◆ Exercise description:
Filter the data for lines with the word "round" and copy those lines.
*-*-*
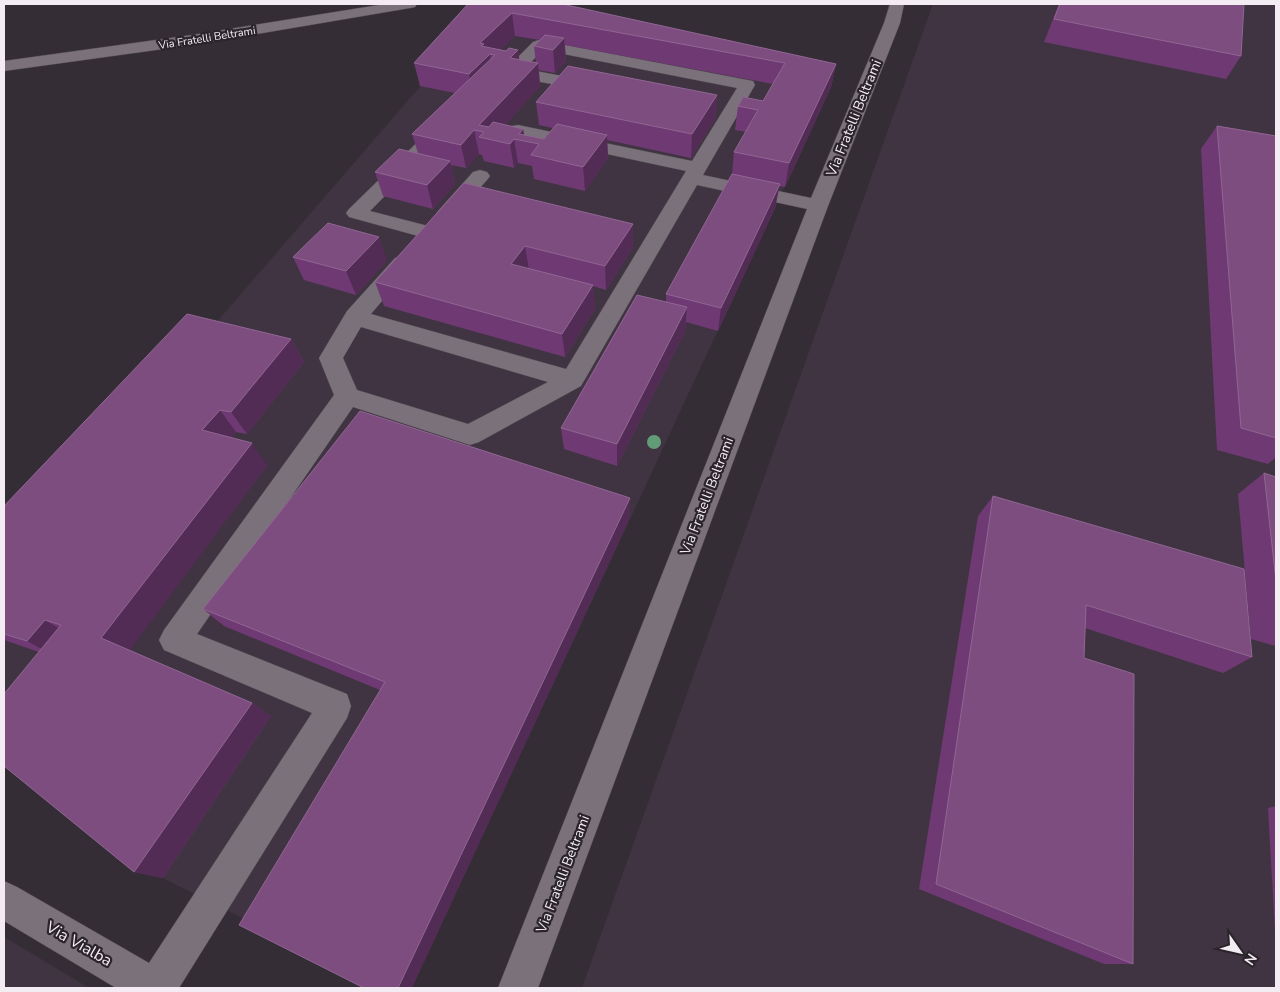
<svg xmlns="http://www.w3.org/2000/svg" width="1280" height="992" viewBox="0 0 1280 992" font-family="'Nunito Sans',sans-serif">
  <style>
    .built { fill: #413442 }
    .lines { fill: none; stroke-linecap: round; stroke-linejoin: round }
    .minor-casing { stroke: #504a50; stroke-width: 1 }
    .minor { fill: #7a717a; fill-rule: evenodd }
    .tree { fill: #629c77 }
    .wall { fill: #6f3a73; fill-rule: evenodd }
    .shaded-wall { fill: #522c55 }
    .building { fill: #7d4d80; stroke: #906692 }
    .labels { text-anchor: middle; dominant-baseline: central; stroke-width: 4.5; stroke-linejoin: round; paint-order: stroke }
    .far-street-label { font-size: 11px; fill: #f3edf3; stroke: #2b242c }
    .street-label { font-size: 14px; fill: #f3edf3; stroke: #2b242c }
    .near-street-label { font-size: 16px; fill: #f3edf3; stroke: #2b242c }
  </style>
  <rect width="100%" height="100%" fill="#352d36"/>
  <g class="built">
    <polygon points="933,4 1276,4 1276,988 582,988"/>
    <polygon points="487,9 831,87 412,988 382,988 163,878 4,750 4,555 203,338"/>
    <polygon points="4,937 89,988 4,988"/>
  </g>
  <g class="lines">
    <defs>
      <g id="minor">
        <polygon points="385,4 417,4 415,7 410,8 192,45 4,71 4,61 192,35"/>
        <path d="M890 4H904L900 23 828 206 538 988H498L807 209 697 185 581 386 479 442 470 445 353 407 197 634 347 694 351 706 347 718 179 988H116L4 921V881L17 887 149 963 312 713 164 650 159 640 164 630 334 395 319 358 347 311 395 258 403 256 411 258 414 263 371 314 566 369 686 171 518 135 512 134 509 130 512 126 518 125 692 161 737 88 543 50 527 66H515L513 63 515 60 533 42 539 40 753 81 755 85 703 175 811 198 884 23ZM361 327 548 382 468 424 357 390 343 358Z"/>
        <polygon points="536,71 594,82 600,83 602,87 600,91 594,92 530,80 528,76 530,72"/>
        <polygon points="445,120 451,121 454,125 451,129 370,211 436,228 439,233 436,238 429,239 349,217 346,213 349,209 439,121"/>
        <polygon points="480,170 487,172 490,176 487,180 453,218 446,220 439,218 436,214 439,210 473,172"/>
      </g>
    </defs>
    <use href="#minor" class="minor-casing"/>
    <use href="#minor" class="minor"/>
  </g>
  <circle class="tree" cx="654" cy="442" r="7"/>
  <g class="wall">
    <path d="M468 4 836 64 831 87 785 187 779 186 775 208 718 331 686 322 685 331 617 466 564 449 561 428 666 302V294L732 174 734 152 746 132 735 130 738 106 763 101 773 84 565 45 566 61 555 73 539 70 540 86 505 125 523 129 524 135 544 139 553 128 539 125 536 102 717 95 715 119 691 158 607 140 608 158 585 191 534 179 532 166 518 163 514 168 484 161 482 155 479 154 466 168 451 165 455 184 433 209 383 196 375 172 418 153 412 134 455 93 420 86 414 63ZM515 36 540 40 534 46 536 63 519 60 518 50 506 51 500 50Z"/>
    <polygon points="1059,4 1244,4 1241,56 1226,79 1044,42"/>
    <polygon points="1217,126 1276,136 1276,457 1268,464 1217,450 1201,149"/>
    <polygon points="464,183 633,224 633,247 606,290 593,286 595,309 565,357 384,306 375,282"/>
    <polygon points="293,257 387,260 356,295 304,280"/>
    <polygon points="291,339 304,362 247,434 236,432 231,438 267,465 129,650 252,703 271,716 163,878 134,872 39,652 4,640 4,506"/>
    <polygon points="1264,473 1276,477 1276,646 1251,639 1238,494"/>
    <polygon points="993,496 1252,657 1223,673 1085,628 1084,658 1133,964 1104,964 919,889 978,516"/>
    <polygon points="630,498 630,518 380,690 224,626 203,609"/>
    <polygon points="1276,806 1276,949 1268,808"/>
  </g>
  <g class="shaded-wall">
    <polygon points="512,13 515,36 495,55 490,54 493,77 473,97 469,74 480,43"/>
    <polygon points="564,38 566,61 555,73 553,50"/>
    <polygon points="518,50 521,73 510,58"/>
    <polygon points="538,63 540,86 492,140 484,132 479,125"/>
    <polygon points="836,64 831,87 785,187 789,163"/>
    <polygon points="717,95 715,119 691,158 692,134"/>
    <polygon points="523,129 525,141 519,134"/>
    <polygon points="474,130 479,154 466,168 461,145"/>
    <polygon points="607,135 608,158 585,191 583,167"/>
    <polygon points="514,139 518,163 514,168 510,144"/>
    <polygon points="450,161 455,184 433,209 427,185"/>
    <polygon points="780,184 775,208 718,331 721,308"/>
    <polygon points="633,224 633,247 606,290 605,266"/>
    <polygon points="379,237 387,260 356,295 346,271"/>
    <polygon points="525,246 529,270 511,264"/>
    <polygon points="593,285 595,309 565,357 562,334"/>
    <polygon points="687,307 685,331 617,466 617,444"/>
    <polygon points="291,339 304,362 247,434 231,412"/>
    <polygon points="220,410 236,432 220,452 202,430"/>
    <polygon points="252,443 267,465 127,654 101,638"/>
    <polygon points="630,498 630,518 412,988 398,988"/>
    <polygon points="45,620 72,636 56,657 27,641"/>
    <polygon points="252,703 271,716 163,878 134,872"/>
  </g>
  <g class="building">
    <polygon points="468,4 562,4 836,64 789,163 734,152 758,110 738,106 743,97 763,101 785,63 512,13 480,43 484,44 481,46 506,51 509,48 518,50 510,58 538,63 479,125 489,127 493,122 523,129 519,134 544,139 557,124 607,135 583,167 531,155 539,144 514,139 510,144 479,137 484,132 474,130 461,145 412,134 495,55 490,54 469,74 414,63"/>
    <polygon points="1060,4 1244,4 1241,56 1054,19"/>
    <polygon points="545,35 564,38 553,50 534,46"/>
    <polygon points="568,66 717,95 692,134 536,102"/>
    <polygon points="1217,126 1276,136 1276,438 1241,428"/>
    <polygon points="399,149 450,161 427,185 375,172"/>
    <polygon points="732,174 780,184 721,308 666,294"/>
    <polygon points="464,183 633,224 605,266 525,246 511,264 593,285 562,334 375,282"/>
    <polygon points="328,223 379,237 346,271 293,257"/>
    <polygon points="637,295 687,307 617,444 561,428"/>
    <polygon points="187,314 291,339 231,412 220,410 202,430 252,443 101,638 252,703 134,872 4,766 4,694 61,625 45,620 27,641 4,634 4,506"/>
    <polygon points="360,411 630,498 398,988 364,988 239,925 385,682 203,609"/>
    <polygon points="1264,473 1276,477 1276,581"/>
    <polygon points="993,496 1244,569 1252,657 1086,605 1084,658 1134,674 1133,964 936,884"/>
  </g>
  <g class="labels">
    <g class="far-street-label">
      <text transform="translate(207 38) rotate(-9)">Via Fratelli Beltrami</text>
    </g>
    <g class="street-label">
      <text transform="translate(854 118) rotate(-68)">Via Fratelli Beltrami</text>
      <text transform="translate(707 496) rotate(-69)">Via Fratelli Beltrami</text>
      <text transform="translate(563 874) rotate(-69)">Via Fratelli Beltrami</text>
    </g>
    <g class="near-street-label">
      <text transform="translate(79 944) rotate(30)">Via Vialba</text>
    </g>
  </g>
  <rect width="1280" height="992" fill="none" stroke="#f3edf3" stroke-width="10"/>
  <g transform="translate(1240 952) rotate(124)" stroke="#2b242c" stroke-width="4" paint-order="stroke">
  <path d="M0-4L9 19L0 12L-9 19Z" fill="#f3edf3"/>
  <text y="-8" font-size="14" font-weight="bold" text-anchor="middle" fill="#f3edf3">N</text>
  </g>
</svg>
*-*-*
◆ Output for this exercise:
    .lines { fill: none; stroke-linecap: round; stroke-linejoin: round }
    .labels { text-anchor: middle; dominant-baseline: central; stroke-width: 4.5; stroke-linejoin: round; paint-order: stroke }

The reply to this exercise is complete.